■ **CHALLENGE**:
Retype the lines exactly, starting with the line that contains "family: Brassicaceae" and going on through the line that contains "genus: Aphis", both included.
begin RECORDS SHOWN
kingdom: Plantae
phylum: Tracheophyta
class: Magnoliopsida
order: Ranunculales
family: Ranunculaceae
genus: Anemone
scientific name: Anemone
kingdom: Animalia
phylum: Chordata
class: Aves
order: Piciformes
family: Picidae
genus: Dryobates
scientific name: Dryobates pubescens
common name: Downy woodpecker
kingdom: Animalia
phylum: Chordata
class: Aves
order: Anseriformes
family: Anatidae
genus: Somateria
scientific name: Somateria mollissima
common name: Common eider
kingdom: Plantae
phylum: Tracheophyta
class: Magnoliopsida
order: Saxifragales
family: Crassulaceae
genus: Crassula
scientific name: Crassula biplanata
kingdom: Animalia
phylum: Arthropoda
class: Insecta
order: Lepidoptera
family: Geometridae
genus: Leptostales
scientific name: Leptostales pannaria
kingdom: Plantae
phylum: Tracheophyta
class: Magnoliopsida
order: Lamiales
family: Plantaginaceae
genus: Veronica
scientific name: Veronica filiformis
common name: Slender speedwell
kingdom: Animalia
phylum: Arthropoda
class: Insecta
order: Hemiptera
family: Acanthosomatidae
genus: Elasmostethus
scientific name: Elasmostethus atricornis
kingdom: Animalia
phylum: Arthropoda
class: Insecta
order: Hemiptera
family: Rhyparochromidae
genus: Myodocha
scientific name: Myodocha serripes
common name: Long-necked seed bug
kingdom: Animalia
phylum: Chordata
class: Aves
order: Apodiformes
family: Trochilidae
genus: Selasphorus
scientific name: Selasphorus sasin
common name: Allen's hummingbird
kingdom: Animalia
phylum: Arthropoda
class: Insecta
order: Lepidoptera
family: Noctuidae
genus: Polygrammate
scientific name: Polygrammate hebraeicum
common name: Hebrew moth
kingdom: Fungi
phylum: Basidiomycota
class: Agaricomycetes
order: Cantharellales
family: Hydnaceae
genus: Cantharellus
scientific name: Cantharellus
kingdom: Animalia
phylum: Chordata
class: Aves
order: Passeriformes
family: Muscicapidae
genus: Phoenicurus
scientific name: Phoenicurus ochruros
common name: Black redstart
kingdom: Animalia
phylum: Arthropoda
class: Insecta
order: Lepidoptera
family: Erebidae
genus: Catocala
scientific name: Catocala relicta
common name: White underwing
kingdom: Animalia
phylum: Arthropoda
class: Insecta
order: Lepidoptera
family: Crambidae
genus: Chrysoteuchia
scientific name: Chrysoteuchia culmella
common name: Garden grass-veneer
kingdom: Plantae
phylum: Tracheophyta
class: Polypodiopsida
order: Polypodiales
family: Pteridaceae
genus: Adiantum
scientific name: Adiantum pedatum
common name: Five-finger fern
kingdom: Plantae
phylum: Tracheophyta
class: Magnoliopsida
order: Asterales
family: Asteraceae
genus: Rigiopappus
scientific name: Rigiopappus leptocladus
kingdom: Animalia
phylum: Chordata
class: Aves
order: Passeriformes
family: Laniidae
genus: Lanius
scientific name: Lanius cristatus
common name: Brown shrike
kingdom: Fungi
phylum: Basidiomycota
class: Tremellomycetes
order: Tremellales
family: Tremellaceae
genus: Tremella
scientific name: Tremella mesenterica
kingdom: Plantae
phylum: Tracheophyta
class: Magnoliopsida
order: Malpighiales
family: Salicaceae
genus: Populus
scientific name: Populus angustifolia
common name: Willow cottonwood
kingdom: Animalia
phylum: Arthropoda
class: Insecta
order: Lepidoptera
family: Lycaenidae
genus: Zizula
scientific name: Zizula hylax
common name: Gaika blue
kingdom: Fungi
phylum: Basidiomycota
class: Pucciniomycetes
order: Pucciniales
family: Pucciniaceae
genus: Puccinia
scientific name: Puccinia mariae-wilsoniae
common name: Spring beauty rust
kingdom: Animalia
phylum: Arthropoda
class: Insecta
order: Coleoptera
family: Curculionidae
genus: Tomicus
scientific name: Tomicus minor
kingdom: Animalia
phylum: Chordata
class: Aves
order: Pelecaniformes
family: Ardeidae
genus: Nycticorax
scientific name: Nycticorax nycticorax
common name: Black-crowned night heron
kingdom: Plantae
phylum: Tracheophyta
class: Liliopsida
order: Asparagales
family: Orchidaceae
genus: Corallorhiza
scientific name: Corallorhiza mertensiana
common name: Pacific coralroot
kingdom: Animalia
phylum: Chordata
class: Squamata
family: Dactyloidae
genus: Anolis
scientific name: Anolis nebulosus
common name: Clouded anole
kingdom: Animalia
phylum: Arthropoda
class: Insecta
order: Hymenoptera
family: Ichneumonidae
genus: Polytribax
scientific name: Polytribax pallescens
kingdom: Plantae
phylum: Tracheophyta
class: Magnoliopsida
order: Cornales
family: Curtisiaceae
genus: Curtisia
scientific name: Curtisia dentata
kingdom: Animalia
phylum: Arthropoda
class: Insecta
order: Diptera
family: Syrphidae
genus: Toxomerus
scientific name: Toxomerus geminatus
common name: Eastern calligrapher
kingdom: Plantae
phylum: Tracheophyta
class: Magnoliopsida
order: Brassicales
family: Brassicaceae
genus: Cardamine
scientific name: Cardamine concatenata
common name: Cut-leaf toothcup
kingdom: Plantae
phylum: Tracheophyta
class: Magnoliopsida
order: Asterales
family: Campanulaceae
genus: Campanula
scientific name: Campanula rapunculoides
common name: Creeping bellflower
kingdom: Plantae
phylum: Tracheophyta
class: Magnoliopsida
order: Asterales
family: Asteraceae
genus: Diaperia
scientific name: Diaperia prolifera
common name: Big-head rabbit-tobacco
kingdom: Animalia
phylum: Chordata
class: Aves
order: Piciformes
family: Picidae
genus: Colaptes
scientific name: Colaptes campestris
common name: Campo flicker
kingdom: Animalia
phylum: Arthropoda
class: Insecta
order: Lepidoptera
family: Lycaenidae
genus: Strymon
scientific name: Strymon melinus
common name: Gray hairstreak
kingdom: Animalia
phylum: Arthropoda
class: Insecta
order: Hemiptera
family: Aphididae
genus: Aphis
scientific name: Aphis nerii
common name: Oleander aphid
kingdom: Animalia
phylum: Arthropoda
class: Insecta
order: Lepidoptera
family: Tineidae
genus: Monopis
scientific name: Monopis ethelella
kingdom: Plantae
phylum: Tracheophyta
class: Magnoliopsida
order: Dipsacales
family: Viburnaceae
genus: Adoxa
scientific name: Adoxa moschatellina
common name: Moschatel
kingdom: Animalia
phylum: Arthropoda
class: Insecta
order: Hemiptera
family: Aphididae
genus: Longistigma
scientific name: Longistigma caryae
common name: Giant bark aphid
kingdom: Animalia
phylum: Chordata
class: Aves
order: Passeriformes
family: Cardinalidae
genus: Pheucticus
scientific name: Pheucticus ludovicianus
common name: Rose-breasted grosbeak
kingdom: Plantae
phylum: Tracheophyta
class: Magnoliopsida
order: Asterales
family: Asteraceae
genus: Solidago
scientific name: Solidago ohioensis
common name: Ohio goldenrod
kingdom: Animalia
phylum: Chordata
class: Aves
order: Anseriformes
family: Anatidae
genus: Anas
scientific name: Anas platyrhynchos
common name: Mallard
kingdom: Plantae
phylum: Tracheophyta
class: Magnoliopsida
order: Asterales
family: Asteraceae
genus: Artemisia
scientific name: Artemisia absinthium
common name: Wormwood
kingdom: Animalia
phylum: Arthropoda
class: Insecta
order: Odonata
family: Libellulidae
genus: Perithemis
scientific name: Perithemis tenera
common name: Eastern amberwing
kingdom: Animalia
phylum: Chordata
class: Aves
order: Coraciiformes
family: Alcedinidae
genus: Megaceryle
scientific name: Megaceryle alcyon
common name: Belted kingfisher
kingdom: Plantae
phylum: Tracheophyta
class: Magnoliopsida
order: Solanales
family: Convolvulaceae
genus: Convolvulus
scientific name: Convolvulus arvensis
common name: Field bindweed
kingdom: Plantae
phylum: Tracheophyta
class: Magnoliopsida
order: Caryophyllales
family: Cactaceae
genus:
end RECORDS SHOWN
■ **ANSWER TO THE TASK**:
family: Brassicaceae
genus: Cardamine
scientific name: Cardamine concatenata
common name: Cut-leaf toothcup
kingdom: Plantae
phylum: Tracheophyta
class: Magnoliopsida
order: Asterales
family: Campanulaceae
genus: Campanula
scientific name: Campanula rapunculoides
common name: Creeping bellflower
kingdom: Plantae
phylum: Tracheophyta
class: Magnoliopsida
order: Asterales
family: Asteraceae
genus: Diaperia
scientific name: Diaperia prolifera
common name: Big-head rabbit-tobacco
kingdom: Animalia
phylum: Chordata
class: Aves
order: Piciformes
family: Picidae
genus: Colaptes
scientific name: Colaptes campestris
common name: Campo flicker
kingdom: Animalia
phylum: Arthropoda
class: Insecta
order: Lepidoptera
family: Lycaenidae
genus: Strymon
scientific name: Strymon melinus
common name: Gray hairstreak
kingdom: Animalia
phylum: Arthropoda
class: Insecta
order: Hemiptera
family: Aphididae
genus: Aphis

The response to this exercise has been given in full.